Raffles Education said on Friday that two shareholders who together hold more than 10 percent of the company are seeking an extraordinary general meeting in a move to stop the company’s planned rights issue, which is intended to repay loans from the CEO.
Oei Hong Leong and Oei Hong Leong Art Museum sent a letter stating they hold more than 10 percent of Raffles Education’s issued shares and that they required the meeting be convened under section 176 of the Companies Act of Singapore, it said in a filing to SGX after the market close on Friday.
Under section 176, holders of at least 10 percent of a company’s shares can requisition the company to call an extraordinary general meeting within two months as long as they have stated the object of the meeting and signed the requisition.
According to SGX data, Oei Hong Leong holds 9.76 percent of Raffles Education, while Oei Hong Leong Art Museum holds 3.14 percent.
Raffles Education said the two shareholders were seeking an individual vote on the following resolution: “That the proposed rights issue of up to 275,858,734 new ordinary shares in the company with the rights issue proceeds to settle the company’s Chairman and Chief Executive Officer, Mr. Chew Hua Seng’s loans to the company as announced by the company on the 6 December 2018 be terminated immediately.”
The company said it was taking legal advice on the letter’s contents.
On 6 December, Raffles Education said it was proposing the rights issue at S$0.10 for each rights share, on the basis of two rights shares for every existing 10 ordinary shares held by entitled shareholders.
The rights issue was expected to raise from S$27.42 million to S$27.44 million in net proceeds, if fully subscribed, it said.
The rights price was a discount of around 27 percent over the last transacted price of the shares on 6 December, that filing said.

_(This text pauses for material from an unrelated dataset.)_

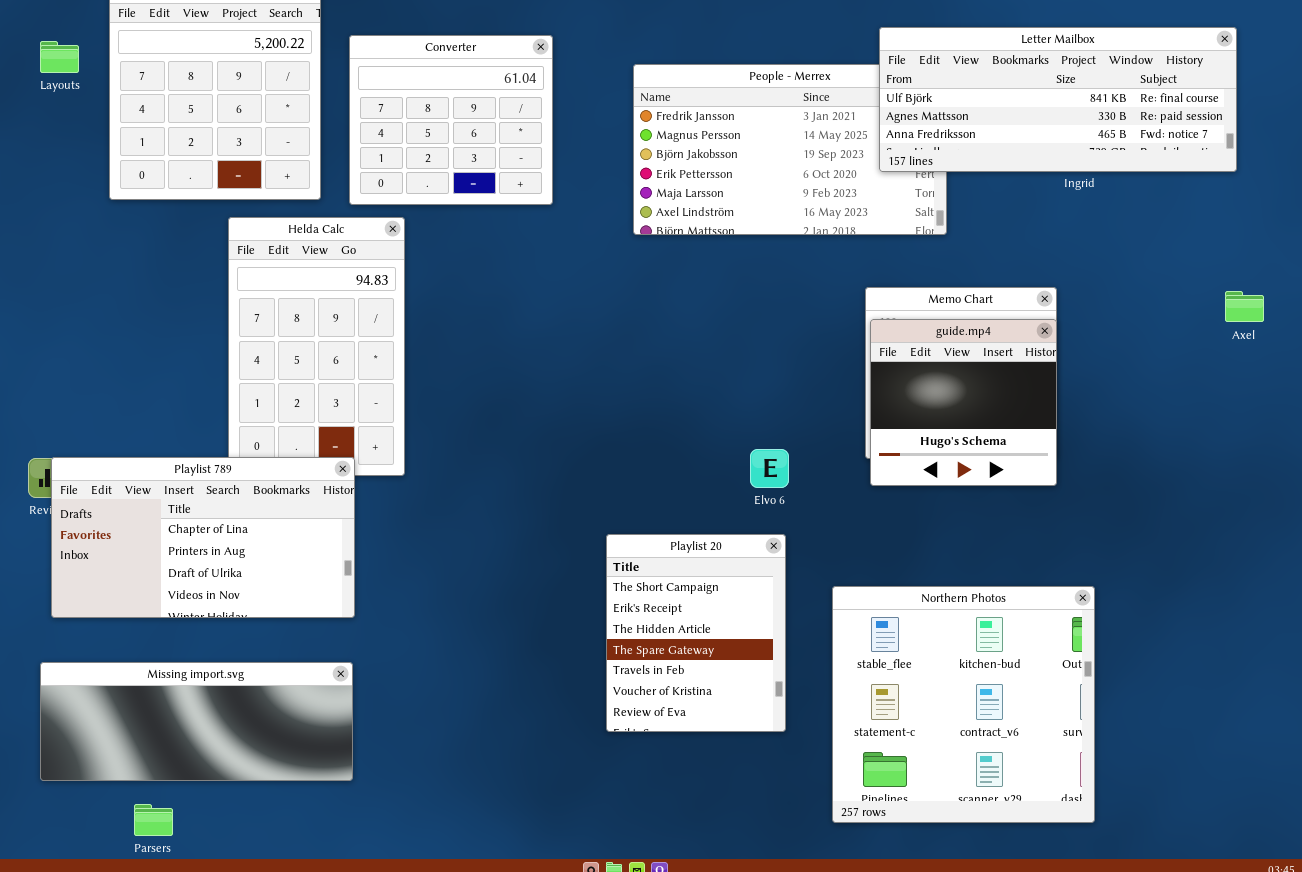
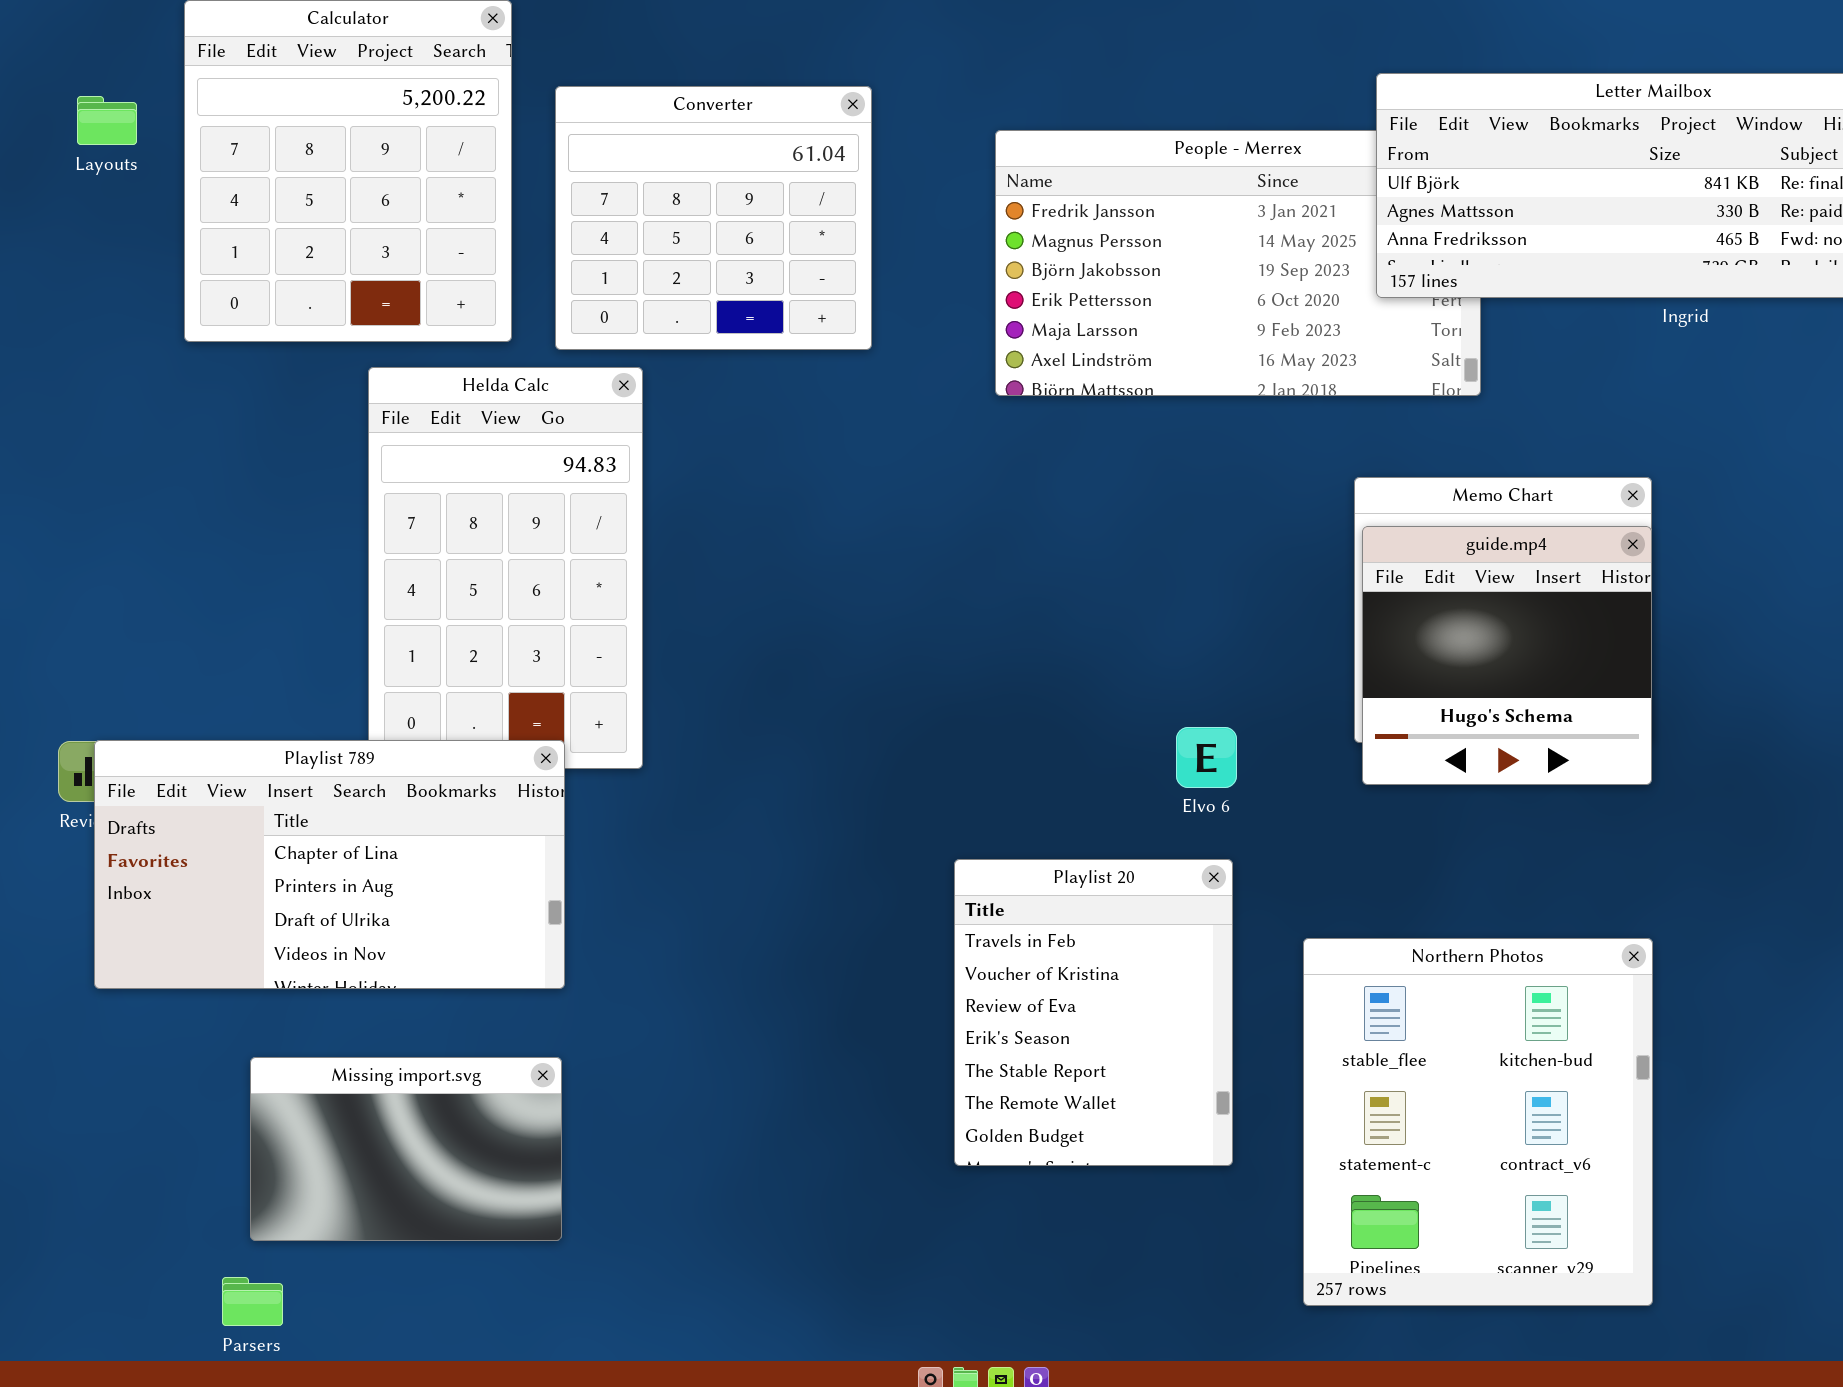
Playlist 20: [606,534,786,732] -> [954,859,1233,1166], scrolled down 4 rows
Northern Photos: [832,586,1095,823] -> [1303,938,1653,1306], resized
Missing import.svg: [40,662,353,781] -> [250,1057,562,1241], resized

Some of the rights issue proceeds were earmarked to partially repay debt, including the CHS Loans, which were cash advances in the form of interest-free shareholder’s loans to the company for working capital purposes, with the amount outstanding around S$16.37 million, the 6 December filing said. Under the rights issue plan, the CHS loans would be reduced by an amount up to S$9.25 million, it said.